“Sally will make her walk a chalk line if she goes over there with her,” laughed Helen. “Think of her and Ike getting married without a word to anybody!”

Jane Ann laughed, too, at that. “Sally whispered to me that she never would have taken Ike so quick if it hadn’t been for what we did at the party the other night. She was afraid some of the other girls around here would see what a good fellow Ike was and want to marry him. She’s always intended to take him some time, she said; but it was Ruth that settled the affair at that time.”

“I declare! Ruth does influence a whole lot of folk, doesn’t she?” murmured Heavy. “I never saw such a girl.”

And that last was the comment Dr. Burgess made regarding the girl of the Red Mill after the party arrived at Tintacker. They reached the mine just at daybreak the next morning. Mary Cox had kept them back some, for she was not a good rider. But she had cried and taken on so when Sally and Ike did not want her to go farther than the river, that they were really forced to allow her to continue the entire journey.

Dr. Burgess examined the sick man and pronounced him to be in a very critical condition. But he surely had improved since the hour that Ruth and Jib Pottoway had found him.
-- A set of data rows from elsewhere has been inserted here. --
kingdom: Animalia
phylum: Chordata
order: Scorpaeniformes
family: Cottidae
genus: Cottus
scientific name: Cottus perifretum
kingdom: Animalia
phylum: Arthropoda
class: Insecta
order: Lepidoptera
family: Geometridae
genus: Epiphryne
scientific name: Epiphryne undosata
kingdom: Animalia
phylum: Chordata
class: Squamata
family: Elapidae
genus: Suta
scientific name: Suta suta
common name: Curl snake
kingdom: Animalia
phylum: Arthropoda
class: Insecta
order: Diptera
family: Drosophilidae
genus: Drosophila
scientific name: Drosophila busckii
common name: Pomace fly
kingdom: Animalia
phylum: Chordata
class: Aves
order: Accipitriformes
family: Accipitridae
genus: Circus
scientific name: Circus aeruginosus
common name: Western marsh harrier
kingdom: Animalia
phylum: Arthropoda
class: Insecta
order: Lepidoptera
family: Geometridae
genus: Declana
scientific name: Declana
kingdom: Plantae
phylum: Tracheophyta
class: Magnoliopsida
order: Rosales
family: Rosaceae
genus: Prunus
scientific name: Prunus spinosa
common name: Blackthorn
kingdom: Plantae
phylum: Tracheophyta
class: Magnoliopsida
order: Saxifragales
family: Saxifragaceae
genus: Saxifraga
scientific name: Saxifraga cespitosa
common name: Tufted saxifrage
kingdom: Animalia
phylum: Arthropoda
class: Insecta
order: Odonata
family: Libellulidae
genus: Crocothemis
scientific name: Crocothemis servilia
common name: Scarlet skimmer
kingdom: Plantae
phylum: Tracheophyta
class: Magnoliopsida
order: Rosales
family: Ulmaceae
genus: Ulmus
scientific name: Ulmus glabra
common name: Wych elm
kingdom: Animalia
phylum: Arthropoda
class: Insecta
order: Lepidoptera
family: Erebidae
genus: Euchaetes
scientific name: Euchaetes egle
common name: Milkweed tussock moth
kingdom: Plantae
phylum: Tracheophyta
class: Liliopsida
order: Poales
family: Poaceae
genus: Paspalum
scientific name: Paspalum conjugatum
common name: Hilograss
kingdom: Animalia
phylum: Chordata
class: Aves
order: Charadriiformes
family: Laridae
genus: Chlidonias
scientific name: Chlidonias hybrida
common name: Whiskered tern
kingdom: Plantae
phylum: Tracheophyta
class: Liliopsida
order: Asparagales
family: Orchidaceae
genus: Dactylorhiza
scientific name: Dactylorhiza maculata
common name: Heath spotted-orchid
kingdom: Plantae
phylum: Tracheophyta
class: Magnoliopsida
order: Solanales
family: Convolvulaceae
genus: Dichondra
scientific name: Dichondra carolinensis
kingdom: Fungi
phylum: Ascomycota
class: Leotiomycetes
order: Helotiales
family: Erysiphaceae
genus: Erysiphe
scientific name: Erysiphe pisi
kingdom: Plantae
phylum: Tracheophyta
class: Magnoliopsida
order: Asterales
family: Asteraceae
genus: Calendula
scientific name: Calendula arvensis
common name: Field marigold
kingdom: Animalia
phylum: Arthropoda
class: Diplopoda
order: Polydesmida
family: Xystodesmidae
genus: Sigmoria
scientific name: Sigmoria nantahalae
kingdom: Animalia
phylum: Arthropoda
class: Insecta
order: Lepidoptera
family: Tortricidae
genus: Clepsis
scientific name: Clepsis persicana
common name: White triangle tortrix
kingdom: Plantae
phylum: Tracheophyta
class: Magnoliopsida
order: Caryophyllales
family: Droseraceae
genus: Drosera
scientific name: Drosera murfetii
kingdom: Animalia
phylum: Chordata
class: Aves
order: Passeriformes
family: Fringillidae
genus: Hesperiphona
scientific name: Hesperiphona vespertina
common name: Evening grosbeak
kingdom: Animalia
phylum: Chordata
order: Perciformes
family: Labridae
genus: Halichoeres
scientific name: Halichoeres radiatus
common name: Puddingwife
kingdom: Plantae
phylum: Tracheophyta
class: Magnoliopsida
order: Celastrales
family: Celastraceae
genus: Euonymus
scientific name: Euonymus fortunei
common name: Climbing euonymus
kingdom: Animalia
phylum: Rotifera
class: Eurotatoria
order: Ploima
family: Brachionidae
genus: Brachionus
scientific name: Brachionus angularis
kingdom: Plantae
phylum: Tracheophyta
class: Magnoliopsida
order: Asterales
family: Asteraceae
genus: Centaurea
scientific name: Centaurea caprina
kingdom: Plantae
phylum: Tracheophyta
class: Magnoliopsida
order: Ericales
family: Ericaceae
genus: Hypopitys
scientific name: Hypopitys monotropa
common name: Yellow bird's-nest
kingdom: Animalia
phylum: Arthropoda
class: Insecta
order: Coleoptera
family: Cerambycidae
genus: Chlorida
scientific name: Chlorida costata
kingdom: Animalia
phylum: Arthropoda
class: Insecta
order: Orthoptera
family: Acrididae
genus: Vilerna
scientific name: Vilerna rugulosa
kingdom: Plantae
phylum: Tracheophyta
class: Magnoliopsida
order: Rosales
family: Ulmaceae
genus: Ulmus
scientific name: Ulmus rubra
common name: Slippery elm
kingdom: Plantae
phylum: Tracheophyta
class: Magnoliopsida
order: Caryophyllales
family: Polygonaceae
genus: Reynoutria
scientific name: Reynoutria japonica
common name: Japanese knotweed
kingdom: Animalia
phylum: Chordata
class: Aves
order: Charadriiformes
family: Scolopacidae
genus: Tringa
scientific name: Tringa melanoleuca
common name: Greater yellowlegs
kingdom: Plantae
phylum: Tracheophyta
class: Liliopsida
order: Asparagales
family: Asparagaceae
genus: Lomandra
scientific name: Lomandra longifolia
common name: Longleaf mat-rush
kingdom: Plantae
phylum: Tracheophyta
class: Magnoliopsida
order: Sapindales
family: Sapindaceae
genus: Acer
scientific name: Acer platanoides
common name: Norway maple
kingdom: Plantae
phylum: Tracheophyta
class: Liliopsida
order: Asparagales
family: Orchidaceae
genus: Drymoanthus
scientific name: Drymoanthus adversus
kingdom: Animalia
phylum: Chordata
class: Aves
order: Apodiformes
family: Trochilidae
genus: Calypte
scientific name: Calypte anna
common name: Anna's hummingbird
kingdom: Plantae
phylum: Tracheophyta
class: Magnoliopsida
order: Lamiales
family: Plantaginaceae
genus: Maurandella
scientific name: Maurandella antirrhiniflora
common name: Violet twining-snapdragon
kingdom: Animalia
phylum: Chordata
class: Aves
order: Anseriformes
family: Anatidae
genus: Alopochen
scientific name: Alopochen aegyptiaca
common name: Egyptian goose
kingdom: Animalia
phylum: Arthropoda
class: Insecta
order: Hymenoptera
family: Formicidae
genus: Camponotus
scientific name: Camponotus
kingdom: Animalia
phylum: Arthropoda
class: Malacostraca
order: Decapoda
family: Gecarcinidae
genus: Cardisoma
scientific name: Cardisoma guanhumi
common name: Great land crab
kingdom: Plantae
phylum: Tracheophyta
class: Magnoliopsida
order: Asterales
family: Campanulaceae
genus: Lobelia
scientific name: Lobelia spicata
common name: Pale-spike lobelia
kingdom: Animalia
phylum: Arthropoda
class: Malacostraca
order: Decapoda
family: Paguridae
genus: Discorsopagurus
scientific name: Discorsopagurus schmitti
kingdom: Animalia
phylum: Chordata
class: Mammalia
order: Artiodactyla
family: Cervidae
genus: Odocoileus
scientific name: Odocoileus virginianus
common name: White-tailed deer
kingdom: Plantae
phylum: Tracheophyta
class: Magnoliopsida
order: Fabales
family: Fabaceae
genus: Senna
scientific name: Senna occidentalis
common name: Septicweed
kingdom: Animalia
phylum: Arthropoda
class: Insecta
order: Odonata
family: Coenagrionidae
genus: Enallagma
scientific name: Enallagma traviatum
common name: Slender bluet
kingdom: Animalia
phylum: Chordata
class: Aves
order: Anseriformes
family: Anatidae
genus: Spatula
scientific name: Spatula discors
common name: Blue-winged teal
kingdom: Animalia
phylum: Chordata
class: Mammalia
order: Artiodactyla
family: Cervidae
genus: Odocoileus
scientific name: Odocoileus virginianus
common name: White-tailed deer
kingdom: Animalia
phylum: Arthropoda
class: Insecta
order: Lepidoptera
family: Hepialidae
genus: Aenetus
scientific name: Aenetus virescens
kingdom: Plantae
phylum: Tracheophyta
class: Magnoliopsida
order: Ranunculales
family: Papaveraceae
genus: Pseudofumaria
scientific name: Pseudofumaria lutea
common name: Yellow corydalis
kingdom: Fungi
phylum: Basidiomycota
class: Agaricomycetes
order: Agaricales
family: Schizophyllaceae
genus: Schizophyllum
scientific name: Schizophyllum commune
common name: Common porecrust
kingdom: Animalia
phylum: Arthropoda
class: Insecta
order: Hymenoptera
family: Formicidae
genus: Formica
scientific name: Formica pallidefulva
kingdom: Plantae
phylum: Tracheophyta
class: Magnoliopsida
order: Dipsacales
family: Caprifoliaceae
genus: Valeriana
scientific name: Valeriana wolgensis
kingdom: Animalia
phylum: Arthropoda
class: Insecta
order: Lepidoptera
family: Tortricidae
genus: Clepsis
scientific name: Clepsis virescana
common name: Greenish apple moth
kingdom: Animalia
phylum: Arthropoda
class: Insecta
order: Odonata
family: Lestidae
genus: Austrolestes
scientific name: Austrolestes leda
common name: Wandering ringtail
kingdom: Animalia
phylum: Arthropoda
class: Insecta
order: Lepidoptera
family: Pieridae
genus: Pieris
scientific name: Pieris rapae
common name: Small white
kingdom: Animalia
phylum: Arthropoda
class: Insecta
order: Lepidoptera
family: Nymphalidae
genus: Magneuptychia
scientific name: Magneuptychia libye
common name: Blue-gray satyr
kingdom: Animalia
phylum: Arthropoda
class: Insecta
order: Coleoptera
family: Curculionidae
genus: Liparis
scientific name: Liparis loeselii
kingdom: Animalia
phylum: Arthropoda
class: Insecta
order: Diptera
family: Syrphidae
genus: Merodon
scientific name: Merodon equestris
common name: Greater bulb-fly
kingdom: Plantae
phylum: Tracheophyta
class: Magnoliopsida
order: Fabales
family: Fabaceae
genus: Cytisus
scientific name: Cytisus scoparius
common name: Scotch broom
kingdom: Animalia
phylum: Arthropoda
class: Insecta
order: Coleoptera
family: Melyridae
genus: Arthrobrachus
Old Bill Hicks had helped care for the patient during the night; but Ruth had actually gone ahead with everything and—without much doubt, the doctor added—the stranger could thank her for his life if he did recover.

“That girl is all right!” declared the physician, preparing to return the long miles he had come by relays of horses to the ranch-house, and from thence to Bullhide in the automobile. “She has done just the right thing.”

“She’s a mighty cute young lady,” admitted Bill Hicks. “And this chap—John Cox, or whatever his name is—ought to feel that she’s squared things up with him over that bear business——”

“Then you have learned his name?” queried Tom Cameron, who was present.

“I got the coat away from him when he was asleep in the night,” said Mr. Hicks. “He had letters and papers and a wad of banknotes in it. Ruth’s got ’em all. She says he is the man with whom her Uncle Jabez went into partnership over the old Tintacker claims. Mebbe the feller’s struck a good thing after all. He seems to have an assayer’s report among his papers that promises big returns on some specimens he had assayed. If he dug ’em out of the Tintacker Claim mebbe the old hole in the ground will take on a new lease of life.”

At that moment Mary Cox pushed forward, with Sally holding her by the arm.